EXERCISE OBJECTIVE: Search the records for the string "moveTo". Copy each line where it occurs.
+++ TASK DATA +++
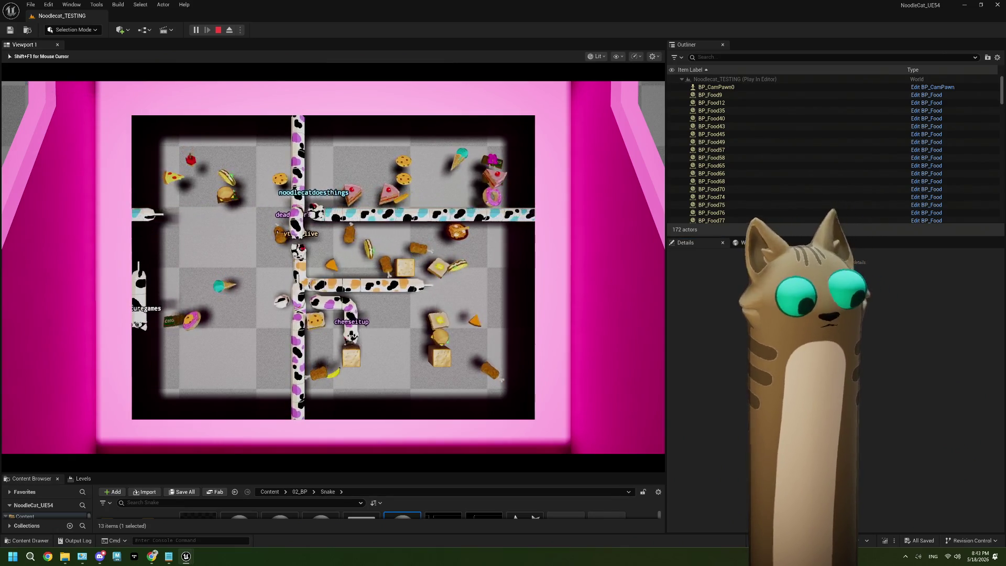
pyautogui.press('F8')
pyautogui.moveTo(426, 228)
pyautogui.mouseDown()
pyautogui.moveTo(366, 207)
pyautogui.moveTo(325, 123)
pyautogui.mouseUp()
+++
ANSWER TO THE EXERCISE:
pyautogui.moveTo(426, 228)
pyautogui.moveTo(366, 207)
pyautogui.moveTo(325, 123)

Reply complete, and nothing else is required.